- **TEKS YANG DIBERIKAN**
_ _ _
Tetapi kita tahu, Tubuh itu menderita di dunia. Pertama, ia disiksa oleh tentara kolonial yang mengabdi di bawah pemerintahan Kaisar Romawi. Kedua, Yesus dari Nazareth—yang hendak ditunjuk sebagai “Isa” dalam teks itu—menjadi terkucil dalam silsilah patriarkis yang diturunkan berdasarkan tanda badan etnosentris: darah.

Pada sisi lain, saya bertanya tanpa dasar: Apakah puisi “Isa” tertulis untuk menunjuk Toeboeh sebagai sebuah petunjuk menuju makna teologis darah dalam konteks keimanan Nasrani? Saya tidak yakin. Pertama, sebagai teks fiksi, “Isa” membuka imajinasi lain atas makna konkret yang dibawa oleh nomina dasar darah. Selain berperan sebagai nomina dasar, kata darah adalah sebuah nomina konkret yang merujuk wujud benda konkret dalam bentuk cairan, kombinasi sel dan plasma, dalam badan manusia. Kedua, Anwar tampak sangat cermat menggunakan verba aktif mengoetjoer, yang mendahului nomina konkret darah tersebut; bukan verba aktif menetes dan mengalir. Kata verba-turunan menetes (dari nomina dasar tetes) dapat bermakna simbolik: darah pilihan Abraham menetes dalam raganya, darah pilihan para nabi menetes dalam badannya. Kata verba-turunan mengalir (dari kata dasar alir) dapat bermakna simbolik: darah biru Raja Daud mengalir dalam sosoknya, darah biru Raja Salomo mengalir dalam dirinya, dan seterusnya. Apakah Anwar sedang menunjukkan makna teologis darah? Tidak. Anwar adalah narator cermat yang hemat dalam memanfaatkan kata; sang penunjuk tidak sedang menjelaskan status darah etnosentris yang menitis dalam badan Toeboeh. Sang penunjuk hanya melakukan deskripsi fisik yang dialami oleh entitas ragawi Toeboeh  tanpa detail  etnografis yang berlebihan: mengoetjoer darah.
_ _ _
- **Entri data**
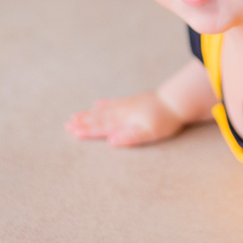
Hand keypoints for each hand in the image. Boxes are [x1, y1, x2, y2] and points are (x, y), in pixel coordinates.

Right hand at [65, 91, 185, 145]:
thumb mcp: (150, 132)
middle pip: (98, 118)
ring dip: (89, 114)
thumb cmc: (165, 119)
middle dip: (83, 122)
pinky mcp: (132, 101)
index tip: (73, 132)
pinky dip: (104, 104)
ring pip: (103, 110)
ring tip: (75, 115)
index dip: (87, 130)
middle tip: (67, 124)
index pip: (102, 127)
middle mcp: (122, 111)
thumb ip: (131, 136)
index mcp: (124, 120)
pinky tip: (97, 103)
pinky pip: (113, 102)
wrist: (176, 100)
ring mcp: (126, 105)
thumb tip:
_ _ _
- **PETUNJUK PENGERJAAN**
Bisakah Anda mengutip dengan persis bagian teks tentang puisi 'Isa' mulai dari "Tetapi kita tahu, Tubuh" sampai dengan "badan etnosentris: darah."?

- **PENYELESAIAN TUGAS**
Tetapi kita tahu, Tubuh itu menderita di dunia. Pertama, ia disiksa oleh tentara kolonial yang mengabdi di bawah pemerintahan Kaisar Romawi. Kedua, Yesus dari Nazareth—yang hendak ditunjuk sebagai “Isa” dalam teks itu—menjadi terkucil dalam silsilah patriarkis yang diturunkan berdasarkan tanda badan etnosentris: darah.